§ **EXERCISE BRIEF**
Please repeat, without alteration, the line containing "WHATSAPP DESTEK" and every line that follows it to the end of the entries below, and only those lines.

§ **TASK DATA**

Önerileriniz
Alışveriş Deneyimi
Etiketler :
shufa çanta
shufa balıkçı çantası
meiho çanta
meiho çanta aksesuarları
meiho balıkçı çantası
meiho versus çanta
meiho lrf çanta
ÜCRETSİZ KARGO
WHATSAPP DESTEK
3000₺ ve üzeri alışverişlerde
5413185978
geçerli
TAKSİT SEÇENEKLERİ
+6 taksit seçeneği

§ **FINAL ANSWER**
WHATSAPP DESTEK
3000₺ ve üzeri alışverişlerde
5413185978
geçerli
TAKSİT SEÇENEKLERİ
+6 taksit seçeneği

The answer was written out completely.